🤖 AI Summary
Existing LLM alignment methods rely on human preference data, yet preference quality is model-dependent—identical preference pairs may benefit one model while harming another. Current approaches, which employ external reward models or general-purpose LLMs to filter preference data, lack fine-grained assessment of individual data-point impact on target-model training dynamics.
Method: We propose a model-dependent individual data influence evaluation framework. It introduces the Truncated Influence Function (TIF) to quantify how each preference pair affects the target model’s training trajectory, and derives two TIF-correlated, efficiently computable proxy scoring functions. We further incorporate an error-complementary fusion mechanism to enhance selection robustness.

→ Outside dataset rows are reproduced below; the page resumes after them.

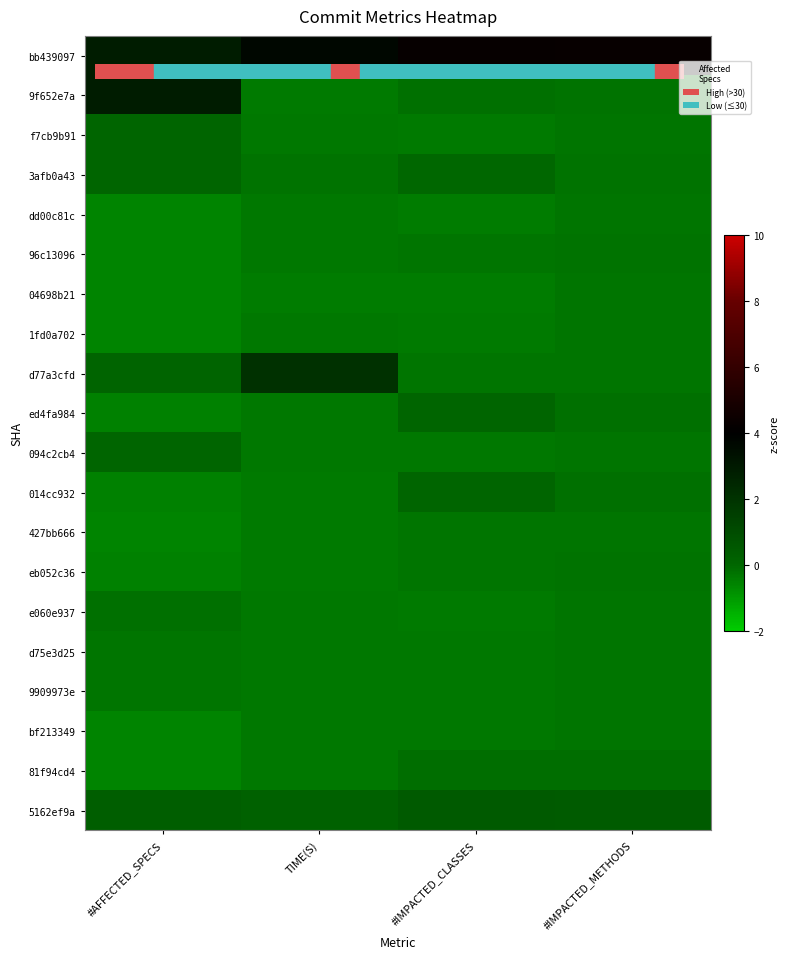

Rank the series at #AFFECTED_SPECS from highest to lowest value.

bb439097, 9f652e7a, 5162ef9a, d77a3cfd, f7cb9b91, 3afb0a43, 094c2cb4, e060e937, d75e3d25, 9909973e, ed4fa984, 014cc932, eb052c36, dd00c81c, 96c13096, 04698b21, 1fd0a702, 427bb666, bf213349, 81f94cd4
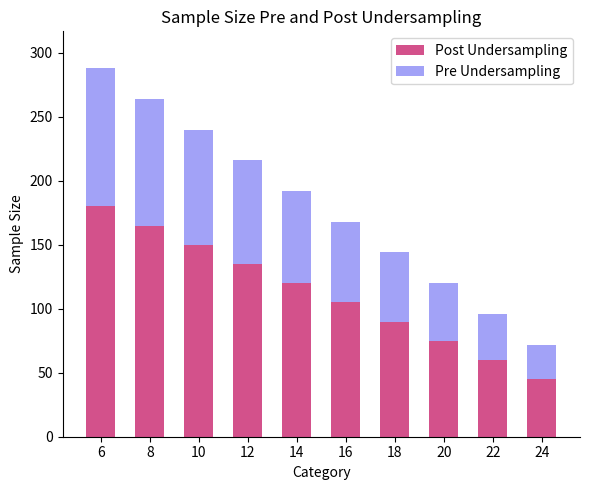

What is the total value across all series at 8?

264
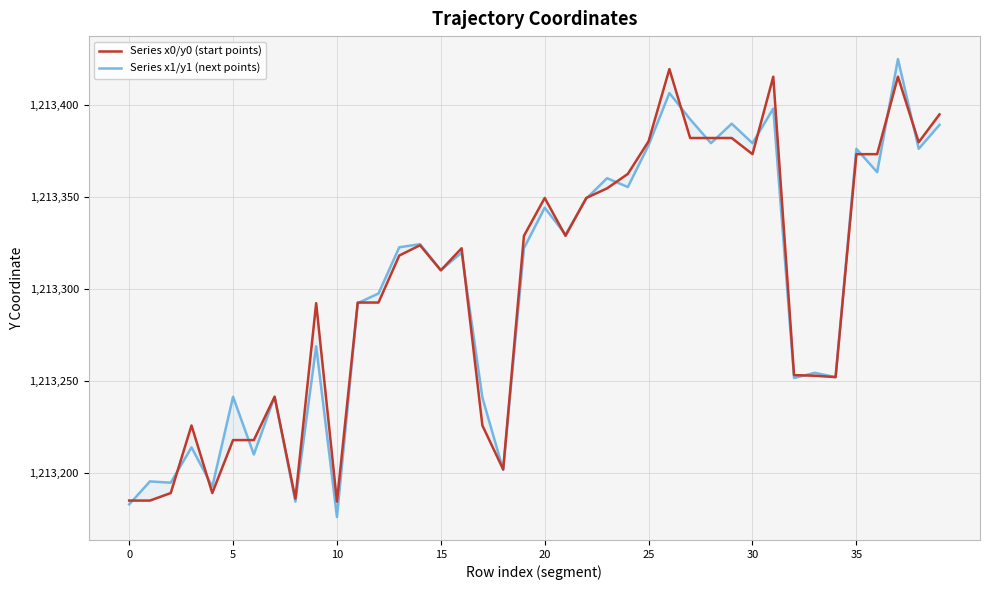

At which category is the sum across all series the highest?

37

Contribution/Results: Experiments across multiple LLM families and mainstream alignment benchmarks demonstrate that our method achieves superior alignment performance using fewer preference samples, significantly outperforming baselines. Results validate both its effectiveness and strong cross-model generalization capability.
📝 Abstract
Large language model (LLM) alignment is typically achieved through learning from human preference comparisons, making the quality of preference data critical to its success. Existing studies often pre-process raw training datasets to identify valuable preference pairs using external reward models or off-the-shelf LLMs, achieving improved overall performance but rarely examining whether individual, selected data point is genuinely beneficial. We assess data quality through individual influence on validation data using our newly proposed truncated influence function (TIF), which mitigates the over-scoring present in traditional measures and reveals that preference data quality is inherently a property of the model. In other words, a data pair that benefits one model may harm another. This leaves the need to improve the preference data selection approaches to be adapting to specific models. To this end, we introduce two candidate scoring functions (SFs) that are computationally simpler than TIF and positively correlated with it. They are also model dependent and can serve as potential indicators of individual data quality for preference data selection. Furthermore, we observe that these SFs inherently exhibit errors when compared to TIF. To this end, we combine them to offset their diverse error sources, resulting in a simple yet effective data selection rule that enables the models to achieve a more precise selection of valuable preference data. We conduct experiments across diverse alignment benchmarks and various LLM families, with results demonstrating that better alignment performance can be achieved using less data, showing the generality of our findings and new methods.